14/12/15

SAYA JAMLIKUN - GURU MADRASAH


SAYA JAMLIKUN – GURU MADRASAH
(JALAN YANG URUNG KUTEMPUH)
Oleh Jum’an

Almarhumah ibu saya adalah seorang guru mangaji dari desa kecil di Jawa Tengah. Muridnya anak-anak tetangga dekat saja. Saya kira dia pernah modok di salah satu pesantren. Sedangkan almarhum bapak saya seorang duda yang telah menikah dua kali dan kedua-duanya meninggal dunia. Ia pedagang kitab kuning dipasar-pasar desa. Konon ia menikahi ibu saya karena profesinya itu. Ia sering menginap dirumah paman ibu saya, lalu melamarnya dan diterima baik oleh ibu saya.  Pernikahan itu juga tidak lama karena sebelum saya masuk SD ibu dipanggil pulang ke rahmatullah. Lama sesudah itu, kalau ditanya oleh teman-temannya apakah mau menikah lagi ia sambil bergurau menjawab: “Tidak! Saya sudah bosan membeli kain kafan….” Sekarang di hari tua saya berkhayal: Seandainya saja dulu ibu saya menolak lamaran duda itu, saya sekarang bukanlah saya yang ini. Saya yang sekarang terdampar di Tenabang dan berkantor tepi danau Sunter telah menempuh lorong kehidupan yang panjang dan berliku-liku. Banyak lorong yang urung saya tempuh; sebagian karena pilihan saya, sebagian karena terpaksa dan sisanya karena karena ajakan atau paksaan orang lain.
Kalau saja ibu memutuskan untuk menolak lamaran duda pedagang kitab kuning itu dan memilih menikah dengan pemuda lain, jelas saya tidak akan diberi nama Jum’an. Jamlikun mungkin; nama itu serasi dengan nama anak-anak sedesa saya. Ada kemungkinan saya ikut dengan sepupu saya nyantri dipondok Lirboyo atau Tambak Beras di Jawa Timur dan sepulangnya saya menjadi guru ngaji seperti ibu saya atau jadi guru madrasah. Sepantasnya juga kalau saya lalu menikahi Siti Komsiah yang manis anak Dul Kohar tetangga belakang rumah.

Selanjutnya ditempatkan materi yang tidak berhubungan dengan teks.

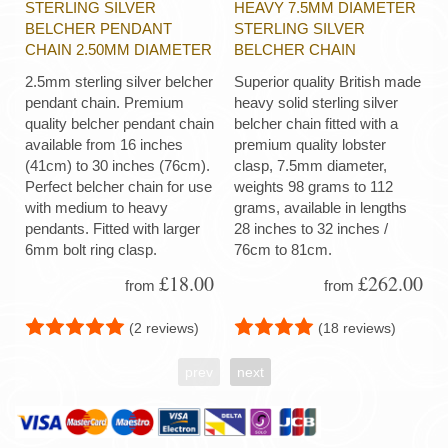
STERLING SILVER
HEAVY 7.5MM DIAMETER
BELCHER PENDANT
STERLING SILVER
CHAIN 2.50MM DIAMETER
BELCHER CHAIN
2.5mm sterling silver belcher
Superior quality British made
pendant chain. Premium
heavy solid sterling silver
quality belcher pendant chain
belcher chain fitted with a
available from 16 inches
premium quality lobster
(41cm) to 30 inches (76cm).
clasp, 7.5mm diameter,
Perfect belcher chain for use
weights 98 grams to 112
with medium to heavy
grams, available in lengths
pendants. Fitted with larger
28 inches to 32 inches /
6mm bolt ring clasp.
76cm to 81cm.
£18.00
£262.00
from
from
(2 reviews)
(18 reviews)
prev
next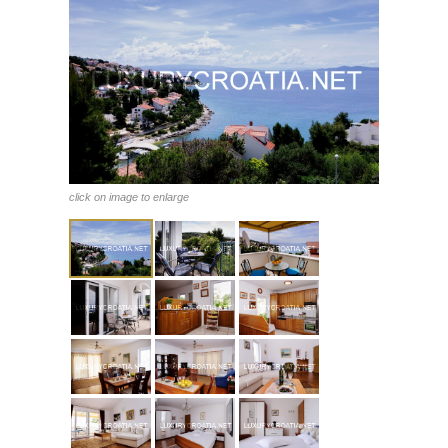
click on image to enlarge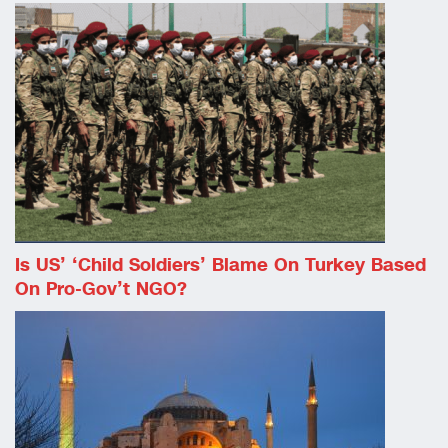
Is US’ ‘child Soldiers’ Blame On Turkey Based
On Pro-Gov’t NGO?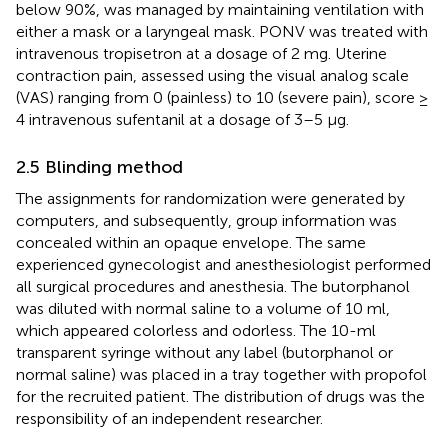
below 90%, was managed by maintaining ventilation with
either a mask or a laryngeal mask. PONV was treated with
intravenous tropisetron at a dosage of 2 mg. Uterine
contraction pain, assessed using the visual analog scale
(VAS) ranging from 0 (painless) to 10 (severe pain), score ≥
4 intravenous sufentanil at a dosage of 3–5 μg.
2.5 Blinding method
The assignments for randomization were generated by
computers, and subsequently, group information was
concealed within an opaque envelope. The same
experienced gynecologist and anesthesiologist performed
all surgical procedures and anesthesia. The butorphanol
was diluted with normal saline to a volume of 10 ml,
which appeared colorless and odorless. The 10-ml
transparent syringe without any label (butorphanol or
normal saline) was placed in a tray together with propofol
for the recruited patient. The distribution of drugs was the
responsibility of an independent researcher.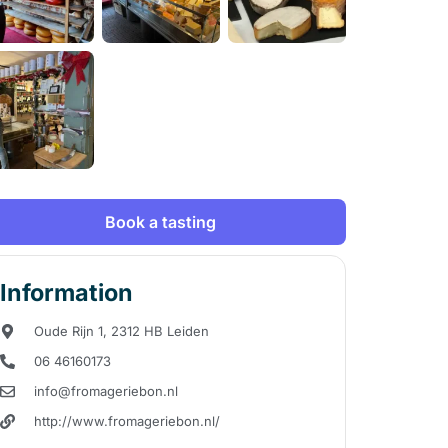
Book a tasting
Information
Oude Rijn 1, 2312 HB Leiden
06 46160173
info@fromageriebon.nl
http://www.fromageriebon.nl/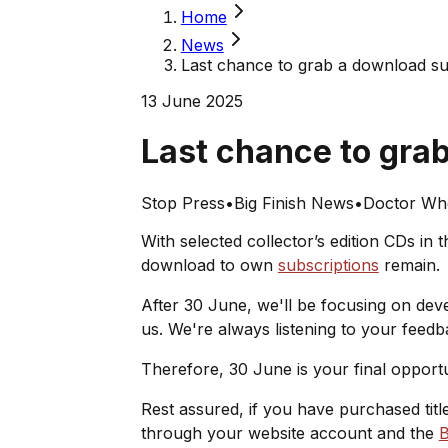
Home
News
Last chance to grab a download su
13 June 2025
Last chance to gra
Stop Press
•
Big Finish News
•
Doctor Wh
With selected collector’s edition CDs in 
download to own
subscriptions
remain.
After 30 June, we'll be focusing on de
us. We're always listening to your feed
Therefore, 30 June is your final opport
Rest assured, if you have purchased tit
through your website account and the
B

Tapi lorong itu tidak saya tempuh. Kalau saja saya ikuti keinginan nenek saya untuk menjaga sepetak sawah dan pekarangan sepeninggal dia, saya pasti berakhir sebagai seorang petani di grumbul Gebang pelosok Cilacap sana. Itupun tidak saya tempuh. Nasib menyeret saya masuk SD, SMP dan SMA membaurkan saya dengan anak-anak kota.
Kalau saja saya memilih masuk fakultas kedokteran bukan fakultas teknik seperti yang saya lakukan, barangkali sekarang saya tidak terkena dampak anjloknya harga crude oil yang menyakitkan seperti sekarang. Saya mungkin tinggal di Pondok Indah menjadi dokter spesialis yang berpenghasilan jutaan rupiah sehari. Tanpa paceklik tanpa krisis. Tapi itu pun tidak saya tempuh meskipun saya diterima di fakultas kedokteran waktu itu. Begitu banyak lorong yang saya tinggalkan yang kalau saya tempuh, saya sekarang bukan saya yang ini. Saya sungguh tidak tahu besok mau ada apa dan dimana saya akan berakhir seperti kata surat Luqman ayat terakhir. Bagaimanapun untu kedua ibu dan bapak sayasaya doakan; Allohummarham huma kama robbayani shoghiro………………Amin.